WORK REQUIRED: In the records below, reproduce exactly the lines from the one containing "right knee: (231, 280)" through the one containing "left back paw: (257, 334)", both included, and omit the pictures.

AVAILABLE RECORDS:
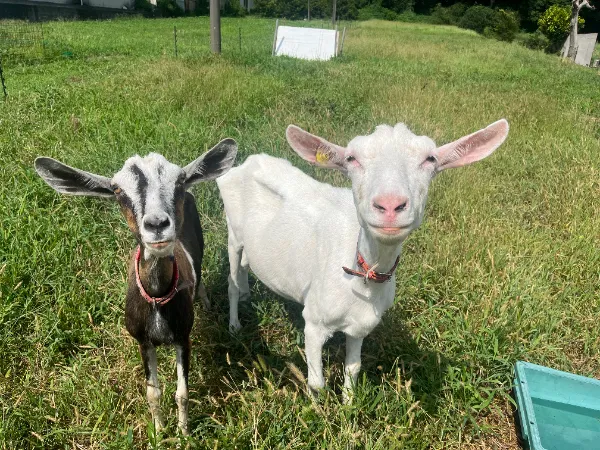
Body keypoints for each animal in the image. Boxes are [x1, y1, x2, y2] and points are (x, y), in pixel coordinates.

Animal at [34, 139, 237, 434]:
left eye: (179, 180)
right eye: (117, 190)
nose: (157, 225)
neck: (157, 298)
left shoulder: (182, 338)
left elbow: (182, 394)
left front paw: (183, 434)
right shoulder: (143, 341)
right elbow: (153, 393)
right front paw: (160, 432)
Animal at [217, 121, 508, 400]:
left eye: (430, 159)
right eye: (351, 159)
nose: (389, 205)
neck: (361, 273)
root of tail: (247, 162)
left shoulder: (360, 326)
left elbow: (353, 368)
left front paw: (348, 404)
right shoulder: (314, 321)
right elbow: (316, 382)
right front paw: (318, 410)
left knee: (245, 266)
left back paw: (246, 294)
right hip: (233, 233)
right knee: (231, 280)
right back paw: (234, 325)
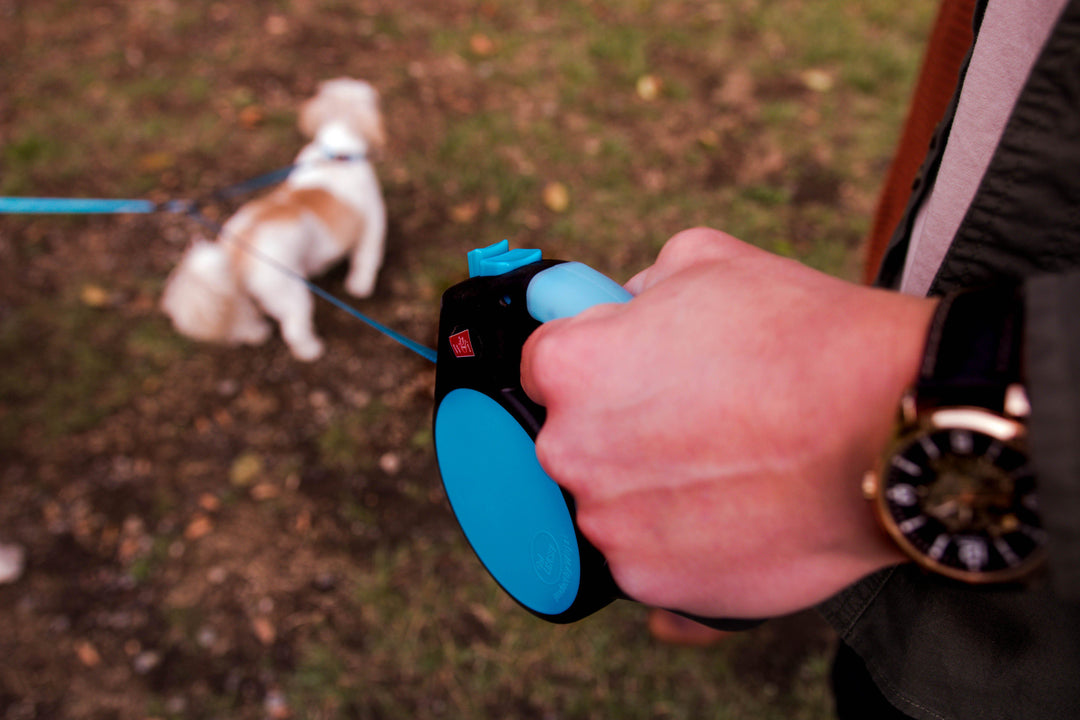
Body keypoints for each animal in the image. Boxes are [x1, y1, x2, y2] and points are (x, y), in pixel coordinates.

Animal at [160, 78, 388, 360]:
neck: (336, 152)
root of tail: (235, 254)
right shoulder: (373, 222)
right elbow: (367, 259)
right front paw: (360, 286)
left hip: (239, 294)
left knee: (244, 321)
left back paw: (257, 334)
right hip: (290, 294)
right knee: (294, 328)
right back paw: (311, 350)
...
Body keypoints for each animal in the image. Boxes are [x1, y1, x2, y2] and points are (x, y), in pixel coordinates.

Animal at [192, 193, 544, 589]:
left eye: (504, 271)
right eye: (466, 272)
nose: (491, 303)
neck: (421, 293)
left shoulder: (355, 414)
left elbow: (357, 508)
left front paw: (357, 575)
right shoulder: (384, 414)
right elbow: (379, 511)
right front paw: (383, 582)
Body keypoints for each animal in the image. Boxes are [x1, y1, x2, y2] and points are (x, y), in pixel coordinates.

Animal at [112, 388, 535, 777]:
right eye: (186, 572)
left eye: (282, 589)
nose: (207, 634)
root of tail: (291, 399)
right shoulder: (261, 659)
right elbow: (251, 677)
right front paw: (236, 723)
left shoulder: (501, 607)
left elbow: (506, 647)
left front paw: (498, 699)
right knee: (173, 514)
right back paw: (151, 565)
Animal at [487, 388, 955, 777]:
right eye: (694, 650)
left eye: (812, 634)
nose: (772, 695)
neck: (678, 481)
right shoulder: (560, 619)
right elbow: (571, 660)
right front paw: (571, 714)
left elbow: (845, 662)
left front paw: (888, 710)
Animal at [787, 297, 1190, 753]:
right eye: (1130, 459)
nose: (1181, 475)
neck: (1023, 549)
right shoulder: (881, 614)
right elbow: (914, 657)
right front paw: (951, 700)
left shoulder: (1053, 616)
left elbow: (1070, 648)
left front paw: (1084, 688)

OUTPUT:
right knee: (231, 280)
right back paw: (234, 325)
Body keypoints for each animal in the image. Boxes are [x1, y1, x2, y2] and points are (x, y), in pixel coordinates.

Animal at [160, 78, 388, 360]:
neck: (336, 152)
root of tail: (235, 254)
right shoulder: (373, 222)
right elbow: (367, 259)
right front paw: (360, 286)
left hip: (239, 294)
left knee: (244, 321)
left back paw: (257, 334)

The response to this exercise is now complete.